Are you going to choose from among Groundwork, Zenoss, Hyperic or any other project based on their contributions to the movement, or do their contributions to your own bottom line matter exclusively?
Written by Dana Blankenhorn, Inactive

Groundwork is trumpeting a Gartner report which describes a growing chorus of grumbles concerning the "big four" of IT management -- HP OpenView, IBM Tivoli, CA Unicenter and BMC Patrol.

But in discussing the report with ZDNet Tony Barbagallo, vice president of product management and marketing (left), acknowledged that the "big bang" in this space has not yet occurred.

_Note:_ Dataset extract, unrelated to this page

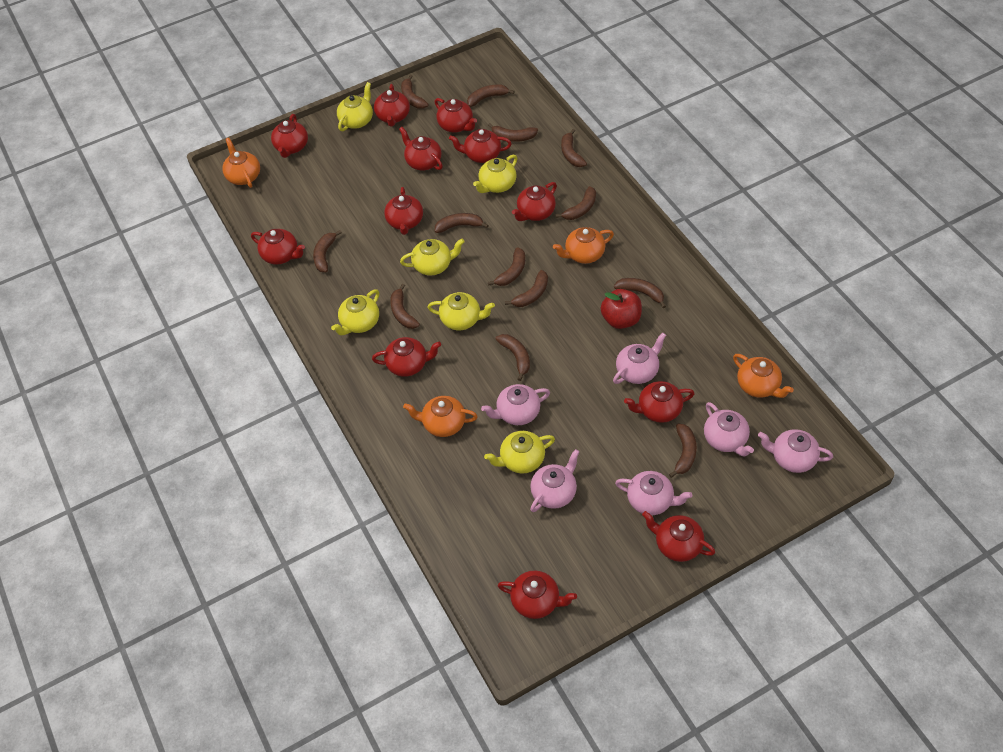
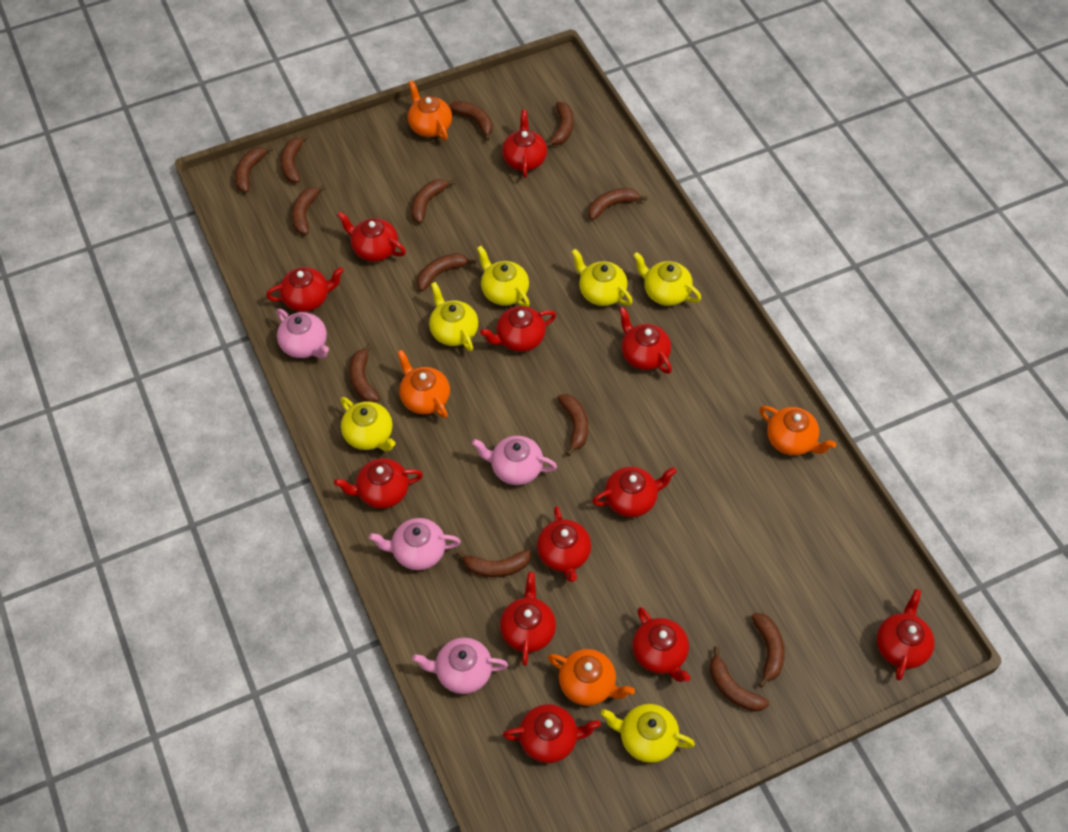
pink teapot: [481,384,550,425] [530,449,579,512] [613,333,666,384] [615,471,692,515] [704,402,754,457] [758,429,833,473] = 6 -> [276,309,329,358] [369,518,461,570] [412,637,508,694] [472,436,557,485] = 4
red apple: [601,289,642,329] = 1 -> none = 0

"Linux didn’t take off until IBM recognized it and started using it," he said. Someone needs to commit to the process before things really change.

All of which brings me back to William Hurley (right), late of Qlusters, now at BMC and blogging. His first entry seeks to find a middle ground between proprietary and free, which he calls Opensville.

Opensville is a utopia.  Everyone who lives in the adjacent cities spends their free time in Opensville.  The parks are beautiful, the shopping is amazing, and the nights are pure Vegas. Sounds like a great place, huh? One problem: no one actually wants to live there.  No one wants to pay the taxes or put in the effort it takes to keep the city running.  Welcome to Opensville, population zero.

The Gartner report says 55% of the big customers surveyed would consider moving to an open source solution. But thinking isn't doing.

The problem, as WHurley notes, is credit. He suggests a "mooch-o-meter" to measure the real commitment of companies like Groundwork to the open source ideal.

But does this matter to customers? Are you going to choose from among Groundwork, Zenoss, Hyperic or any other project based on their contributions to the movement, or do their contributions to your own bottom line matter exclusively?

Until you're willing to consider the former, I doubt you'll get much help from open source on the latter.